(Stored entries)

*****

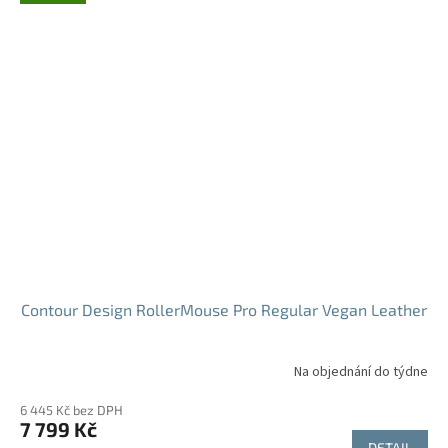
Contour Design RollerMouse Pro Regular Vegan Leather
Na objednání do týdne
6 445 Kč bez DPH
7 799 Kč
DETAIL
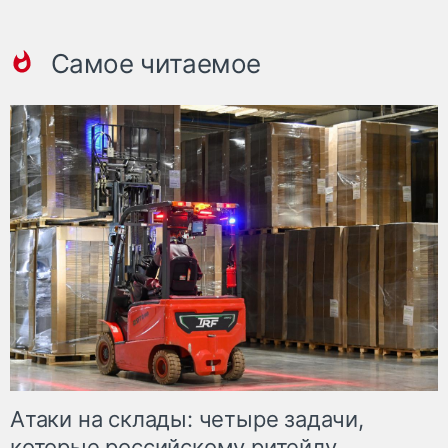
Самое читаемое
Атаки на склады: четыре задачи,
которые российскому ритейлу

*****

TO-DO ITEM →
Copy out all the entries precisely. No images.

OUTPUT OF THE EXERCISE →
Contour Design RollerMouse Pro Regular Vegan Leather
Na objednání do týdne
6 445 Kč bez DPH
7 799 Kč
DETAIL
Самое читаемое
Атаки на склады: четыре задачи,
которые российскому ритейлу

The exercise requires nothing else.